_Extrait fourni:_
★ ★ ★ ★
Ferdinand Cheval a également fait œuvre littéraire. Il a disséminé plus de cent-cinquante inscriptions dans le monument. " Fils de paysan ", écrit-il, " je veux vivre et mourir pour prouver que dans ma catégorie il y a aussi des hommes de génie et d'énergie. Vingt-neuf ans je suis resté facteur rural. Le travail fait ma gloire et l'honneur mon seul bonheur".
Toutes ces inscriptions permettent de mieux l’appréhender, mieux connaître sa morale. Elles traduisent également son besoin de reconnaissance, sa volonté de s’élever au-dessus de sa condition sociale, sa fierté de la tâche accomplie.
" L’hiver comme l’été
Nuit et jour j’ai marché
J’ai parcouru la plaine les coteaux
De même que le ruisseau
Pour rapporter la pierre dure
Ciselée par la nature
C’est mon dos qui a payé l’écot
J’ai tout bravé, même la mort".
Ferdinand Cheval attachait la plus grande importance à ce que les aléas de sa construction lui survivent. Il a rédigé à la main une vingtaine de cahiers dont certains résument également les articles rédigés par d’autres (en 1911, une bonne vingtaine d’articles ont déjà été publiés en France, en Allemagne, en Angleterre, aux Etats-Unis). Les exemplaires datés des 3 décembre 1911 et 4 février 1914 sont presque identiques et ne contiennent que la narration de Ferdinand Cheval.
Il tenait si fort à laisser une trace de son histoire que, sentant sans doute sa mort prochaine, il demande le 17 août 1924, à quatre témoins réunis autour du maire de sa commune une certification officielle. Ce qui donne à ces documents une valeur testamentaire.
Il meurt deux jours plus tard.
A la mort de sa fille, en 1894, il sollicite l’autorisation de la faire inhumer dans son palais. Il reprend son projet initial d'une tombe d'inspiration égyptienne, et lui construit une chapelle funéraire en ciment, pierres et coquillages, surmontée d'une croix. Mais il se heurte à la législation française, et l’autorisation lui est refusée ; et pour lui-même ensuite. Dès qu’il estime son Palais idéal terminé, il achète une concession au cimetière d’Hauterives, et débute en 1912 les travaux de ce qu’il appellera son "Tombeau du silence et du repos sans fin ".
“ Après avoir terminé mon palais de rêve à l’âge de soixante-dix-sept ans et trente-trois ans de travail opiniâtre, ", écrit-il, " je me suis trouvé encore assez courageux pour aller faire mon tombeau au cimetière de la paroisse.
Là encore, j’ai travaillé huit années d’un dur labeur. J’ai eu le bonheur d’avoir la santé pour achever ce tombeau appelé "le tombeau du silence et du repos sans fin", à l’âge de quatre-vingt-six ans.
Ce tombeau se trouve à un petit kilomètre du village d’Hauterives. Son genre de travail le rend très original, à peu près unique au monde. En réalité, c’est l’originalité qui fait sa beauté ".
Grand nombre de visiteurs vont aussi lui rendre visite après avoir vu mon "Palais de rêves" et retournent dans leur pays, émerveillés, en racontant à leurs amis que ce n’est pas un conte de fée, que c’est la vraie réalité. Il faut le voir pour le croire. C’est aussi pour l’éternité que j’ai voulu venir me reposer au champ de l’égalité ".
★ ★ ★ ★
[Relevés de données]

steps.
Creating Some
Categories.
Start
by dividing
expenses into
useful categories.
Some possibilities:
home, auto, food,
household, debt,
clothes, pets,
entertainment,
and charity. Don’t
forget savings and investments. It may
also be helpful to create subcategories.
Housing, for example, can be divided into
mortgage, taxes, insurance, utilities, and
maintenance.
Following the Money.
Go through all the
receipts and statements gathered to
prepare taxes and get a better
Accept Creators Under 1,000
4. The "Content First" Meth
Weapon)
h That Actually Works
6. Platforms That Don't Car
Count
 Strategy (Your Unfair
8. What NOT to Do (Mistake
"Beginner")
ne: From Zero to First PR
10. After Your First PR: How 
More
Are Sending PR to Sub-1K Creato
★ ★ ★ ★
_Consigne 1:_
D'après l'extrait sur Ferdinand Cheval, dans quels pays des articles sur sa construction avaient-ils déjà paru en 1911 ? Donnez-les tous.
_Consigne 2:_
Selon l'extrait sur Ferdinand Cheval, combien d'années est-il resté facteur rural ?

_Réponse 1:_
France, Allemagne, Angleterre, États-Unis

_Réponse 2:_
Vingt-neuf ans.